◆ **PROBLEM TO SOLVE**
Work out how many lines in the records contain the word "behavior", and give that number alone.

◆ **EXERCISE MATERIAL**
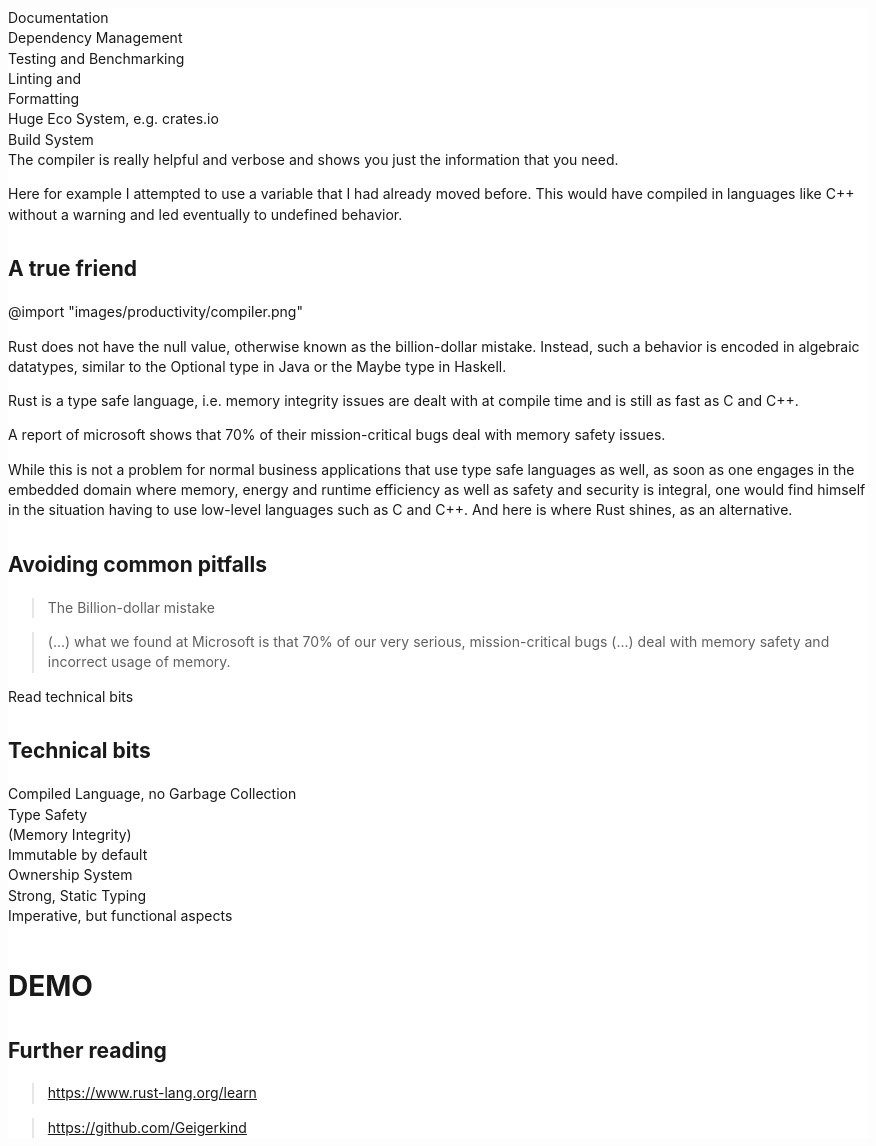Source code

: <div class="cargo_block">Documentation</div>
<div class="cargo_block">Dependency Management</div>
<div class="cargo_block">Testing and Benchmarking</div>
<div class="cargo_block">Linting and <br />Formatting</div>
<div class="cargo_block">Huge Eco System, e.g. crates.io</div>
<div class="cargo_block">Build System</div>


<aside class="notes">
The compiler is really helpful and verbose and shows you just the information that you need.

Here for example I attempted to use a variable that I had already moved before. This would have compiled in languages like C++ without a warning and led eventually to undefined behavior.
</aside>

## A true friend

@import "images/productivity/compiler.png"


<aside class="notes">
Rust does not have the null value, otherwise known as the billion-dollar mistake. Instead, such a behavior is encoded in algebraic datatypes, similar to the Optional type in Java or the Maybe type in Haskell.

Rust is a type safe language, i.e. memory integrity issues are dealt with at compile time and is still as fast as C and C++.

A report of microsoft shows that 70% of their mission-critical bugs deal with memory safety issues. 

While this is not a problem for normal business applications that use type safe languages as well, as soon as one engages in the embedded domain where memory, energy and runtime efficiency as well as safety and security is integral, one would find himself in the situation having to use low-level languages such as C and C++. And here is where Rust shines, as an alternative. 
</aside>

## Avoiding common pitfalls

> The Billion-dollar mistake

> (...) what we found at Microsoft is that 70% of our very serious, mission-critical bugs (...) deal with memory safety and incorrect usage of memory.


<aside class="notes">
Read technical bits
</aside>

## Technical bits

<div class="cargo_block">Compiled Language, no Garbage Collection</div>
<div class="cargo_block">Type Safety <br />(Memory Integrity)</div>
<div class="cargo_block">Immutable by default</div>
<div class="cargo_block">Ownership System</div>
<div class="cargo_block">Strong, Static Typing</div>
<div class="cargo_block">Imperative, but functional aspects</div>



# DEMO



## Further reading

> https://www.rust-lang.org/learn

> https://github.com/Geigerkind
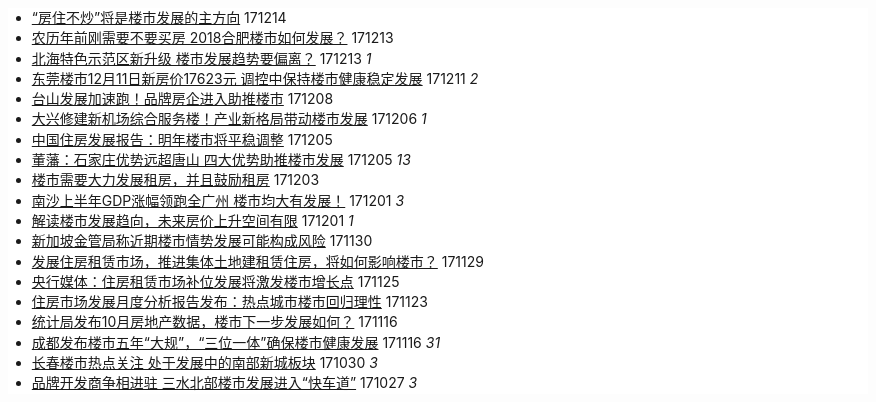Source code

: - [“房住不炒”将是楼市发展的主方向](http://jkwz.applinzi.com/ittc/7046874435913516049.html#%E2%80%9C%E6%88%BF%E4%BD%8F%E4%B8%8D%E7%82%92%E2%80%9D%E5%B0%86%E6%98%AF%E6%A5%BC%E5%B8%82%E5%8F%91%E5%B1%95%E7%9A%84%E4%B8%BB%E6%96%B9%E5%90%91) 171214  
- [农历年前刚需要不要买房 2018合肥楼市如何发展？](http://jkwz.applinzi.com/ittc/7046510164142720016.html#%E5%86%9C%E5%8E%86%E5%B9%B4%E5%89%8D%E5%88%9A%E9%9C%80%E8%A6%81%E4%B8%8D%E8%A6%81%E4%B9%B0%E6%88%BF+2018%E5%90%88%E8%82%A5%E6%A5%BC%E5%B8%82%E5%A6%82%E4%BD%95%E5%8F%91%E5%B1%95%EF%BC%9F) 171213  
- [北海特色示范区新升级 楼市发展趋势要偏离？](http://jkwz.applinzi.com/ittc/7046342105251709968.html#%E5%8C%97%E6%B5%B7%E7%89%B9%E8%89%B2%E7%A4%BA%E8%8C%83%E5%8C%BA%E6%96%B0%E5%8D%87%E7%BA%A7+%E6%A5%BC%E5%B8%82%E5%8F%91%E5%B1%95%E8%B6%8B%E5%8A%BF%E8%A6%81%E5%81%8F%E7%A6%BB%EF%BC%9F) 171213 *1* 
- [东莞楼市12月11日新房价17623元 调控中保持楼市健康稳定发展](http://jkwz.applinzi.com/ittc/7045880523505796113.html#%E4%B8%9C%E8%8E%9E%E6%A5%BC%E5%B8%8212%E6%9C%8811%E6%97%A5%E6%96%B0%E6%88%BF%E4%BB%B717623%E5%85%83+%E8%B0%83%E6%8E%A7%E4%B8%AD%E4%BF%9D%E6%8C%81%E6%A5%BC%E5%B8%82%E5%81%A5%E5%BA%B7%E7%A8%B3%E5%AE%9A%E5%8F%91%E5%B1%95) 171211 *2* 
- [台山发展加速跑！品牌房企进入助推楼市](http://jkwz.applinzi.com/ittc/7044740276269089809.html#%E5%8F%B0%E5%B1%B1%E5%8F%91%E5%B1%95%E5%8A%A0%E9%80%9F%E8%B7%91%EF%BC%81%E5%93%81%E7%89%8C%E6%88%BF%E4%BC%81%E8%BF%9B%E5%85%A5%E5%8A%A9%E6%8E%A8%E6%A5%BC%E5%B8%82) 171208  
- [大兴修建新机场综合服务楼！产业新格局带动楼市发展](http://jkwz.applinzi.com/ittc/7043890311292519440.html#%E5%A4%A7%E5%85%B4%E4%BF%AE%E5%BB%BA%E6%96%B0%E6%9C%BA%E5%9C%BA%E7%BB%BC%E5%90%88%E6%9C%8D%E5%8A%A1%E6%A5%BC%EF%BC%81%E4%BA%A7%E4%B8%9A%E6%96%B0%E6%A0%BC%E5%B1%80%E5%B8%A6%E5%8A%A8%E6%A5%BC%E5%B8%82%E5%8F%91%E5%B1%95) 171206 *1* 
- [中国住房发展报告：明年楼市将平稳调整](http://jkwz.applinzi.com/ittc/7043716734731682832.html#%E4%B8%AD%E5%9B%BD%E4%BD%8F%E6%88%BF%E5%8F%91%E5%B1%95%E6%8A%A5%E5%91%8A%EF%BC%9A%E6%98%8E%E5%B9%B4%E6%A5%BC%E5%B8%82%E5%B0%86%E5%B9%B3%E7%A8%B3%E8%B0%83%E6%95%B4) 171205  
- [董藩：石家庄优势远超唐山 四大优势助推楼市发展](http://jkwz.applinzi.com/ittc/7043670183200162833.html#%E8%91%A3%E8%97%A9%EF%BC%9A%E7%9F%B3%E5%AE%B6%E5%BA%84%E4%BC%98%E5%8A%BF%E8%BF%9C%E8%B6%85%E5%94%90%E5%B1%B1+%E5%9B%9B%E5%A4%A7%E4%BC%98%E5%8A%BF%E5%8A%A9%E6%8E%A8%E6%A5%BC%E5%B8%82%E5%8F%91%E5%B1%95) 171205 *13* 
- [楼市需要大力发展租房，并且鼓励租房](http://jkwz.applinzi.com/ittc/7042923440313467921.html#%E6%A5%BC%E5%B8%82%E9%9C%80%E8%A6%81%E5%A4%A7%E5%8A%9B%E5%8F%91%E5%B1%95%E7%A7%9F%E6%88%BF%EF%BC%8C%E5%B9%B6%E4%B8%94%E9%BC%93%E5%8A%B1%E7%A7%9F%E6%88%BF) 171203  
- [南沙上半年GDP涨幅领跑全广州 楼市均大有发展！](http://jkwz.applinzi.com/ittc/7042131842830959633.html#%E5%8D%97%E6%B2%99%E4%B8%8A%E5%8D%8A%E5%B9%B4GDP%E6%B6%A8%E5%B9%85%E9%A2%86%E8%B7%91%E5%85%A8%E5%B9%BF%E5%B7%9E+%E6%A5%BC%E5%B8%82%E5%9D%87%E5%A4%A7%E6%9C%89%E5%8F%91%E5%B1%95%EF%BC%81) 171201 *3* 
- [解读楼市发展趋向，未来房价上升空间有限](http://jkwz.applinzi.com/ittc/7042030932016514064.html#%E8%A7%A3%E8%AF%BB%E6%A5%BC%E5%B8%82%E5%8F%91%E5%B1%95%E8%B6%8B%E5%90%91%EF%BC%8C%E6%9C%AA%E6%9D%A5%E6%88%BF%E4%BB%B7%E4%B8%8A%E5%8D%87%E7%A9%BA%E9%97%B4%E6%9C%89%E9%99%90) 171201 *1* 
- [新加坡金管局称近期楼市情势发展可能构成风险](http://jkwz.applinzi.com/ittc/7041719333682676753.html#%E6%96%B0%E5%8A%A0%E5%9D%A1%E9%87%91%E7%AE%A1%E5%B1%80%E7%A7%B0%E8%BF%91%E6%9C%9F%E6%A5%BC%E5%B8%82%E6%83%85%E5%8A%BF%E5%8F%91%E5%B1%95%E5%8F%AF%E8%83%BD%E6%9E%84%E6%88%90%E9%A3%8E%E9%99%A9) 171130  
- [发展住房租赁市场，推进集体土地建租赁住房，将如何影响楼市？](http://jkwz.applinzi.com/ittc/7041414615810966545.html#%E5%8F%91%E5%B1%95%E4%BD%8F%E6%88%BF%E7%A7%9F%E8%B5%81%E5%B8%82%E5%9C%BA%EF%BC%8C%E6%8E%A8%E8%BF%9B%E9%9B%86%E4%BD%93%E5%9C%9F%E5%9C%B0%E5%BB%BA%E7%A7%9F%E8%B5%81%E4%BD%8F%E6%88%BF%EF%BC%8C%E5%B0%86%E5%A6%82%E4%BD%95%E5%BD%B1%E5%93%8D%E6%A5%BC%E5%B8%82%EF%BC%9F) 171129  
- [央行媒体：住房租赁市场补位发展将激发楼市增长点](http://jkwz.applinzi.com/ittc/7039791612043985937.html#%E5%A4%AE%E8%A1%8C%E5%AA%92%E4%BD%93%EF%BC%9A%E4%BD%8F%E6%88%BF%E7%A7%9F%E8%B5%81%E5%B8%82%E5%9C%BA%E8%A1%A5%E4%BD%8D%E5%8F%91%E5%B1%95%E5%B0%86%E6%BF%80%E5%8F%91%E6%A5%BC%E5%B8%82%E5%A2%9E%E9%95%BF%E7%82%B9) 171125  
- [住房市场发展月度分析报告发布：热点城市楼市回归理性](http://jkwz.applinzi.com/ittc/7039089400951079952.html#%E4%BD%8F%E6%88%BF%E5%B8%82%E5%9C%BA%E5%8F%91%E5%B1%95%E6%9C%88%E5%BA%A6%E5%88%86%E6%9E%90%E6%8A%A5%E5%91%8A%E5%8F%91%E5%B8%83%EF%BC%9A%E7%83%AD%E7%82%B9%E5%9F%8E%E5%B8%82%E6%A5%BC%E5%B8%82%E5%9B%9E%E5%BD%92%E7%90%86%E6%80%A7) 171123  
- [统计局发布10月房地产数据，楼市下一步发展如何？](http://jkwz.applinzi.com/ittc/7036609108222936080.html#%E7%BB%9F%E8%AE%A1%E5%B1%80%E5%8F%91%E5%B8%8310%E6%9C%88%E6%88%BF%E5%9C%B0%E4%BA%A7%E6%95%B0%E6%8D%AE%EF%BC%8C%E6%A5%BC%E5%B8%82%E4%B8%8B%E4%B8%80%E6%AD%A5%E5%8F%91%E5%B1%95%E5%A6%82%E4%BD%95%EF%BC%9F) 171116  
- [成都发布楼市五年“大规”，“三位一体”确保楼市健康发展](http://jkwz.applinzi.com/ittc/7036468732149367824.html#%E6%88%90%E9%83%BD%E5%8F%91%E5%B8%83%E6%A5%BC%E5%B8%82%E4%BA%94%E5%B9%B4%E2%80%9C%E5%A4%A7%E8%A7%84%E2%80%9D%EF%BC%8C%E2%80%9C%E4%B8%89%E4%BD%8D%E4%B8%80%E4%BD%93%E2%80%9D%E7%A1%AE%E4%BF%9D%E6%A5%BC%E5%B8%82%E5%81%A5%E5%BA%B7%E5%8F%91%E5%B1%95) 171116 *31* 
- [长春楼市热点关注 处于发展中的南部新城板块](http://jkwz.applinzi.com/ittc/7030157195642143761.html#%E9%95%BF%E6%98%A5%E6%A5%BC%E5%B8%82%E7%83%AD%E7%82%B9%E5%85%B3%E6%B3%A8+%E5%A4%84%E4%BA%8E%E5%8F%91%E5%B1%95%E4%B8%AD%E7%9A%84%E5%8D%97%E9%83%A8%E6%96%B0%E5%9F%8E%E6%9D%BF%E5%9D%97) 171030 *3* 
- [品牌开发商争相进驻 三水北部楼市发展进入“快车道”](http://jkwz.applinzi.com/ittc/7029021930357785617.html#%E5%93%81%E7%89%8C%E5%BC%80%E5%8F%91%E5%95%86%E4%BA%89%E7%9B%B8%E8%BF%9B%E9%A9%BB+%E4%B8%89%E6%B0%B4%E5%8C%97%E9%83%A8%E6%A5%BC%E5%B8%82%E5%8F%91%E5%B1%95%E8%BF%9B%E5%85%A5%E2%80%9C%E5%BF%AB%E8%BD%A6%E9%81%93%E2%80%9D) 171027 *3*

◆ **RESPONSE**
2